Renato Benvindo Frata
Todos temos na boca uma serpente quando damos à língua a maledicência e cabe a cada um deixá-la peçonhenta, ou eliminar seu veneno para fazê-la réptil de estimação que age como um Lulu a correr alegre pela casa pois, assim estando, as palavras dali saídas serão amenas, dóceis, afáveis e carinhosas, como se pede de boa língua. Por si só a língua jamais será má. Nós, com nossas veleidades, é que a deixamos assim.Da mesma forma agem nossos ouvidos com os ossículos martelo, bigorna e estribo ao conduzirem o som ao líquido da cóclea e daí ao cérebro que o processa dando-nos ciência daquilo que foi ouvido. Em palavras simples, imaginemos esse conjunto de ossos como tubos que podem ser providenciais ao nosso aprendizado replicando por meio da boca a educação assimilada, ou se transformarem num esgoto a ser usado deixando que o lixo posto pelo som se tranque e nele apodreça sem consequência, ou fazê-lo vazar pela boca espalhando sua nocividade com a disseminação da maldade nele contida.

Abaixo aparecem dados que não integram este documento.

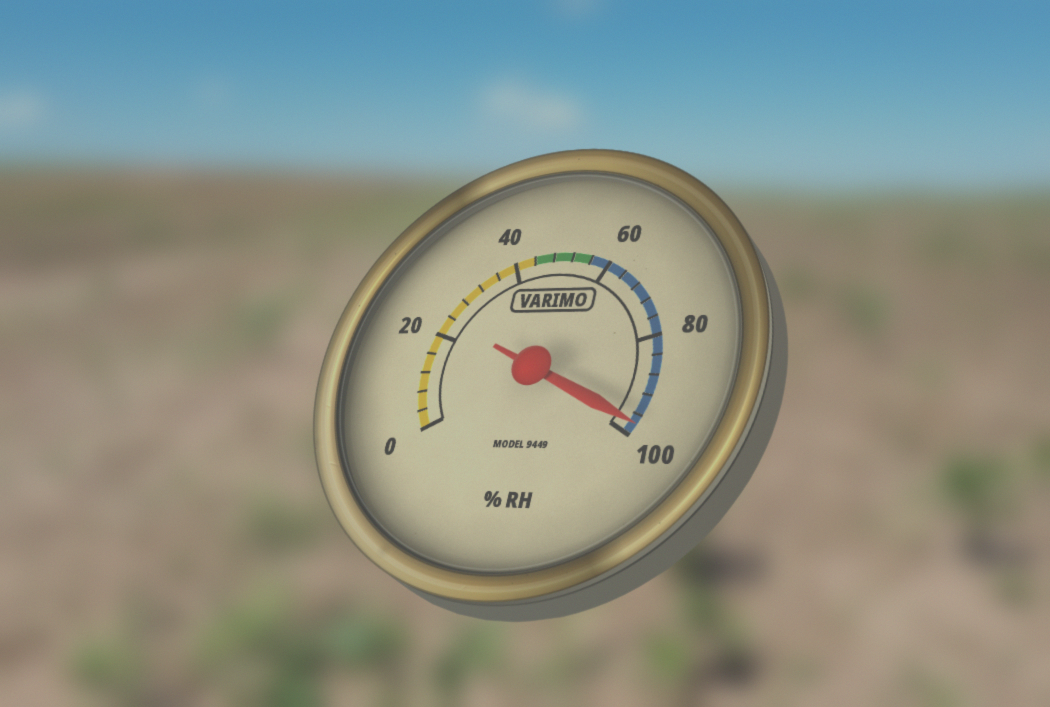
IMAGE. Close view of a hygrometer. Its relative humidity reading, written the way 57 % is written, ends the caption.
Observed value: 98 %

Claro que a língua não é essa serpente que se arrasta em ziguezagues pelos campos à espreita de alimento de sobrevivência: mas a que espalha futricas, compõe mentiras, veicula xingamentos, joga pragas, incentiva desejos lúgubres e todos os maus adjetivos germinados da essência de quem os produz. E o faz com o único propósito de dispersar ao vento, como areia solta sob lufadas, maldade e discórdia para atingir, sem imaginar ou se ater às consequências, o que a maldade é capaz de produzir.

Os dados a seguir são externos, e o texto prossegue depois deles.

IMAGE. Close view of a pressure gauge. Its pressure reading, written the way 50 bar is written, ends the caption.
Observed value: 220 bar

Não saberia definir cientificamente esse condenável comportamento humano de fazer futrica inventando ou aumentando, acobertado pela ruindade com coloração diversa, fatos ou coisas, mas fui buscar na mitologia grega – que sempre tem respostas e encontrei a deusa Momo como a causadora de todo desarranjo comportamental. Ela habitava em conjunto com os deuses o monte Olimpo, mas era dada a tantas fofocas, criava tanto perrengue, elaborava tanta piada sem graça, palhaçadas sem plateia e delírios mil com uso de maldades, grosserias, impudicícias e desonestidade que Zeus, não suportando o abuso pela burla, crítica e zombaria, a expulsou para viver perdida no tempo. Então, falsa como era, para não ser constantemente reconhecida e enxovalhada, passou a usar máscaras a lhe cobrir a verdadeira face. Levou um pé na bunda pelas inverdades e hoje, com o nome de Rei Momo, comanda carnavais e festas populares sem perder, todavia, o mau caráter, a bandalheira e toda espécie de libertinagem que conhecemos.

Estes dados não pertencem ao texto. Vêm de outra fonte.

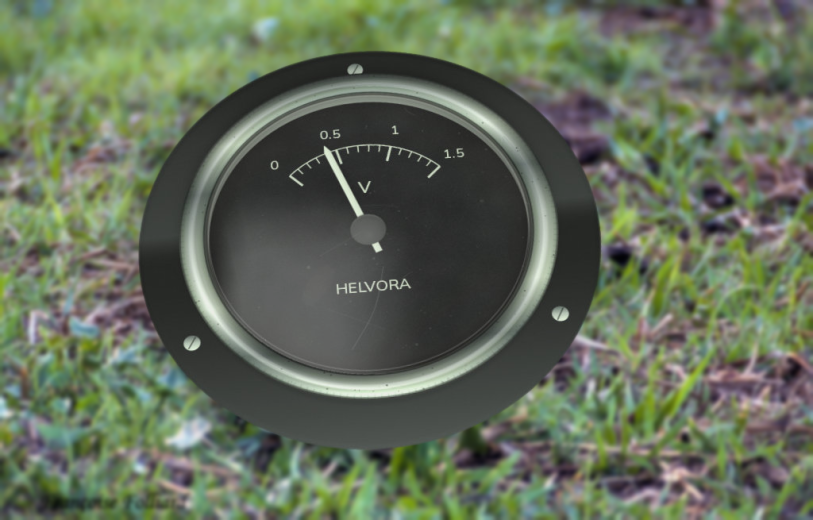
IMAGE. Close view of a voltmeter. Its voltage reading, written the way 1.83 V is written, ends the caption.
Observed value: 0.4 V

Com o advento das redes sociais facilitando a comunicação à distância, o hábito dos cochichos perdeu espaço para um teclado miúdo e difícil aliado a fotos, vídeos ou desenhos que fazem de um lado um mar de alegria a quem os manda, mas uma miséria na vida de quem se trata pela rápida disseminação de mentiras, hoje nominadas Fake News.
E são tantas e tão diversas e tão bem estruturadas que passam por verdade e que, se não cuidarmos, serviremos de disseminadores dessa barbaridade, como faziam os ouvidos-esgoto entupido dos incautos no tempo das fofocas por cochichos.